# Anyone run a Lund Alaskan 2000



## Fishballz (Aug 15, 2015)

I am getting ready to maybe consider buying a new boat this off season. I have an older pro v 1900 currently. I know the Alaskan doesn't have the beam or frills the pro v's have but am curious as to how they handle erie? Would love to hear any pros/cons, like/dislikes from current owners. I like to do a little of everything fishing wise. Also, anyone know if I could put a kicker on the Alaskan? I would think so...

Sent from my moto g(7) play using Tapatalk


----------



## bountyhunter (Apr 28, 2004)

some where read lunds after year 2000 were not built like the older one,s .lot of leakage.


----------



## Fishballz (Aug 15, 2015)

2000 is the model (20 footer) not year. Have you ever run an Alaskan or a Lund bounthunter???

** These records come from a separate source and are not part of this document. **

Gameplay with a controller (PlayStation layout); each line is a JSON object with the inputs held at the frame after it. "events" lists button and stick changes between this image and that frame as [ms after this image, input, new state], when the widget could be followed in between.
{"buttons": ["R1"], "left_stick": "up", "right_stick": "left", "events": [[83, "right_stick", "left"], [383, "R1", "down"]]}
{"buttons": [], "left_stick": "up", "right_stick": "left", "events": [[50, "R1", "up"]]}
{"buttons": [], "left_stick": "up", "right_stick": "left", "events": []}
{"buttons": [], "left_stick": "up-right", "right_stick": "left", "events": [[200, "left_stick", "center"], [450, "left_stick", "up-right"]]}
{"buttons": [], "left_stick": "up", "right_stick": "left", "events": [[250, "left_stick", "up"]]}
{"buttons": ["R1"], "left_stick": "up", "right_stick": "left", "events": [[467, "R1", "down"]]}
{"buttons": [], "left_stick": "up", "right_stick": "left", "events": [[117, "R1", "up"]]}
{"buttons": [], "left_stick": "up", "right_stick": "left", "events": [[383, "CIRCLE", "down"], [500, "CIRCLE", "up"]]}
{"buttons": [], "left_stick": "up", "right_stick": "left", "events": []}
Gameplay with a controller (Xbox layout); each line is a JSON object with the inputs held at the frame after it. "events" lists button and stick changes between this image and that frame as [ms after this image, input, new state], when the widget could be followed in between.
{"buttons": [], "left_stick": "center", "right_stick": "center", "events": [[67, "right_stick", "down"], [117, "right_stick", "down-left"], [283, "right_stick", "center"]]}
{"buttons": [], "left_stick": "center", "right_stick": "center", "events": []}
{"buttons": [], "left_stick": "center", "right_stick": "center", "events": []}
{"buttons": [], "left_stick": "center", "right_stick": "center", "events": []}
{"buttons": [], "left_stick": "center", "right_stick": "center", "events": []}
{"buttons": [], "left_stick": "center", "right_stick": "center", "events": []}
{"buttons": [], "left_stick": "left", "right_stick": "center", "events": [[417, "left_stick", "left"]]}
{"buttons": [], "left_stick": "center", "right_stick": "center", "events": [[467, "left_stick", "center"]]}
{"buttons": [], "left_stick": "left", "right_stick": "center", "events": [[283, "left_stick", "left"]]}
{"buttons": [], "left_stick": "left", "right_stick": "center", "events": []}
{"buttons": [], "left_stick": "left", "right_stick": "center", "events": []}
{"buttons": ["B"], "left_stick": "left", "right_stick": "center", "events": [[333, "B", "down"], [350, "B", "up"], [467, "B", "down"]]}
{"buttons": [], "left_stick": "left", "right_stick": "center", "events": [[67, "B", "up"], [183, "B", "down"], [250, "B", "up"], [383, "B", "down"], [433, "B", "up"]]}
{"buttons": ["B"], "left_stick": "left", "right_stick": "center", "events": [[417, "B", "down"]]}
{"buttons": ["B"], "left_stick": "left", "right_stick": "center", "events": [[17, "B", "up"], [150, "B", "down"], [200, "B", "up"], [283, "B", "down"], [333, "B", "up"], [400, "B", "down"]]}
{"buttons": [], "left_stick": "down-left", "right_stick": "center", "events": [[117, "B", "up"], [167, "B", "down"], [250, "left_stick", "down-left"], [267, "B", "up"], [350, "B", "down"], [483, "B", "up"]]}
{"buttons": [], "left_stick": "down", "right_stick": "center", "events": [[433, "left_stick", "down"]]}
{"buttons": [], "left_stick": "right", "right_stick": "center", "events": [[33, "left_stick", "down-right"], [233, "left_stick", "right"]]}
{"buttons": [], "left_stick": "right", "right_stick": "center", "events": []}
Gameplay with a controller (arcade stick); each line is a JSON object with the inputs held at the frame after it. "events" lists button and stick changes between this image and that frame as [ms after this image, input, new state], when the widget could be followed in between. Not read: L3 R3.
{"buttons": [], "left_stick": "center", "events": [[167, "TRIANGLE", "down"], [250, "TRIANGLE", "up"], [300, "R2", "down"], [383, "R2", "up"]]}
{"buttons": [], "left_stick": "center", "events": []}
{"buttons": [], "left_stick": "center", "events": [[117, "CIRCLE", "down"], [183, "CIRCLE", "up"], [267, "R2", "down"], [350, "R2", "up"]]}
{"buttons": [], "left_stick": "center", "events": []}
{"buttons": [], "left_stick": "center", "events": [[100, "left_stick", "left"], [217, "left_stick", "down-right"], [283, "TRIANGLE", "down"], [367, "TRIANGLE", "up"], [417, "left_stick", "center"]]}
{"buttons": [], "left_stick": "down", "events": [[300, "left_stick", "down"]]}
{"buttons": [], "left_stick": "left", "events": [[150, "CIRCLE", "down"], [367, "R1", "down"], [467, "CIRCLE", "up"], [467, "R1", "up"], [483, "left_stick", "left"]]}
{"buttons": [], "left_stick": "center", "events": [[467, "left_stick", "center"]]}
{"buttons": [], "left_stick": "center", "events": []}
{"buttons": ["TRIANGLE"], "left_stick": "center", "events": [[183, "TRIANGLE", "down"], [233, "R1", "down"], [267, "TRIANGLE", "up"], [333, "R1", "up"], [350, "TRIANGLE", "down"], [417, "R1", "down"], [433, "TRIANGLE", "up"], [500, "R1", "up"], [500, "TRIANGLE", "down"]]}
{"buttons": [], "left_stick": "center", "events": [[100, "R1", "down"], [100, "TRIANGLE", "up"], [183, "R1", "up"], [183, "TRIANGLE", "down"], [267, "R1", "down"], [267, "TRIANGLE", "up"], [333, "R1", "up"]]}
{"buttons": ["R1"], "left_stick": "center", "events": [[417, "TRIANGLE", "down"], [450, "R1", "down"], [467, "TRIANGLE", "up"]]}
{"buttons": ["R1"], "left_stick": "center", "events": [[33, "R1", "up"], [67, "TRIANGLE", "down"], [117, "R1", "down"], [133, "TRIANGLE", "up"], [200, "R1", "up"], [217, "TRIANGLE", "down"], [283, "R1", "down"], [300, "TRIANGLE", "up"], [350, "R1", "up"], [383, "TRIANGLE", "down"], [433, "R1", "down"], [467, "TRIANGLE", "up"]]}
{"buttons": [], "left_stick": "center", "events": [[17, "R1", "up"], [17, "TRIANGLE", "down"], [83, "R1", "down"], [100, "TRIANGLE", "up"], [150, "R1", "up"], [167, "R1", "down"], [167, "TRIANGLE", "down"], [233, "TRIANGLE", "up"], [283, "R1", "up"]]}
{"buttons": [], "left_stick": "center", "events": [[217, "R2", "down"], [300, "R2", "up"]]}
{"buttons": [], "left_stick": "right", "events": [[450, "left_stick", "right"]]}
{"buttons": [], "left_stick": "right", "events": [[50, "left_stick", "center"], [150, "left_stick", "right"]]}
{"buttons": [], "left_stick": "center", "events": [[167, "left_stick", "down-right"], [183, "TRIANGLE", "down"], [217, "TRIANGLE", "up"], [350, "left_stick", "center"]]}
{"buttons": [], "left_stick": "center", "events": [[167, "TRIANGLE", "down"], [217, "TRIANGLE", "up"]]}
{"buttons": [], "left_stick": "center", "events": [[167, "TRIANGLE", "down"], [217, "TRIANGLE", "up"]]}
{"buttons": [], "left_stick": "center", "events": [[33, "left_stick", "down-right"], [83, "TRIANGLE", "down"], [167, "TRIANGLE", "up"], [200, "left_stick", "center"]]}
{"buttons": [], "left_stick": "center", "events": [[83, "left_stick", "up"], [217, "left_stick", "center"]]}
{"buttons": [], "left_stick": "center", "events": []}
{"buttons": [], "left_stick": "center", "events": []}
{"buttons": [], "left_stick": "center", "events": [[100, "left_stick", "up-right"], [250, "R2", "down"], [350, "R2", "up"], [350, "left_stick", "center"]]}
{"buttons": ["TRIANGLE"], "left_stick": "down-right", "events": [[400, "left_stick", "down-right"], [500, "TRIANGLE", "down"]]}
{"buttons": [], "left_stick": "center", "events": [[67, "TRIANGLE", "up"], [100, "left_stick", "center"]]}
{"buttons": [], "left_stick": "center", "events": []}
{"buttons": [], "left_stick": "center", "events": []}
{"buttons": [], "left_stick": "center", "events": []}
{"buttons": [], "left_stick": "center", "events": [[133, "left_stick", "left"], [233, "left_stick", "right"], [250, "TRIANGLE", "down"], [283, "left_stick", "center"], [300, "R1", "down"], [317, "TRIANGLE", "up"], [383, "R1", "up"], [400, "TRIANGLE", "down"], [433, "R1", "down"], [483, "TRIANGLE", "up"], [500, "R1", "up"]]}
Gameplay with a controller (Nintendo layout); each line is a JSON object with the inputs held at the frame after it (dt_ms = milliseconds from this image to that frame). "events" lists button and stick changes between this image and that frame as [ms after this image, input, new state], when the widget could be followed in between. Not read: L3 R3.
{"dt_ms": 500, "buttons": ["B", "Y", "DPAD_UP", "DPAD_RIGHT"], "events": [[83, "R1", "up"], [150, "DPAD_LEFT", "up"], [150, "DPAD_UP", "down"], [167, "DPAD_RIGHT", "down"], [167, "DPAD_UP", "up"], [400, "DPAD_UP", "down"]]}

Sent from my moto g(7) play using Tapatalk


----------



## kdn (Apr 27, 2015)

I had a Lund Alaskan SSV 1600 1986 vintage. It was a great boat and often used it to fish on Lake Erie. Sold it a few years back for lack of use. The only issue I had was that it was too small (16') for waves over 1.5-2.0'. A little while after this was built Lund started making their boats much wider. I currently have a Grady White 24 OffShore. I feel very comfortable in my GW under most any boating conditions. I have been out at times when I wouldn't even consider taking the 16' Alaskan out. Might not be what you wanted to read but there are not a lot of Alaskans around. I see other styles of Lunds quite often on LE they are often in the 20' range. Personally I feel more comfortable with a buddy and high gunwales.


----------



## Fishballz (Aug 15, 2015)

I appreciate the input. I definitely agree with you about the high sides. It's just that I do allot of casting for musky too and can't really do that with a deep v boat easily. I'd rather just pick my days on erie or fish with one of my buddies that have bigger boats. Still want to feel safe in it though as we all know how mother erie acts sometimes

Sent from my moto g(7) play using Tapatalk


----------



## bountyhunter (Apr 28, 2004)

two lunds a 1999 lund baron 21ft on erie was a good boat. I have my 1993 lund pro v 1775 bought new, its the best boat I,ve ever had erie on good days all the inland lakes and its been towed to arizona 7 times. 115merc T8 kicker.boat an trailer org .few new sets of tires.I love lunds .


----------



## TheStinger (Dec 10, 2012)

I have a 1996 20' Lund Alaskan that I have used on Erie for 9 years. It has a 115 Merc and 4 Merc. I pick my days wisely but have found myself in 4-5 footers on many occasions. I just take it easy if it's rough out. Have never taken a wave over the boat. It rides high in the water and sips the gasoline. 
Aaron


----------



## Fishballz (Aug 15, 2015)

Thanks for the reply, I bit the bullet and bought a new 1975 pro v

Sent from my moto g(7) play using Tapatalk


----------



## Popspastime (Apr 1, 2014)

Fishballz said:


> Thanks for the reply, I bit the bullet and bought a new 1975 pro v
> 
> Sent from my moto g(7) play using Tapatalk


Wow nice..You jumped right in,, you'll love it.


----------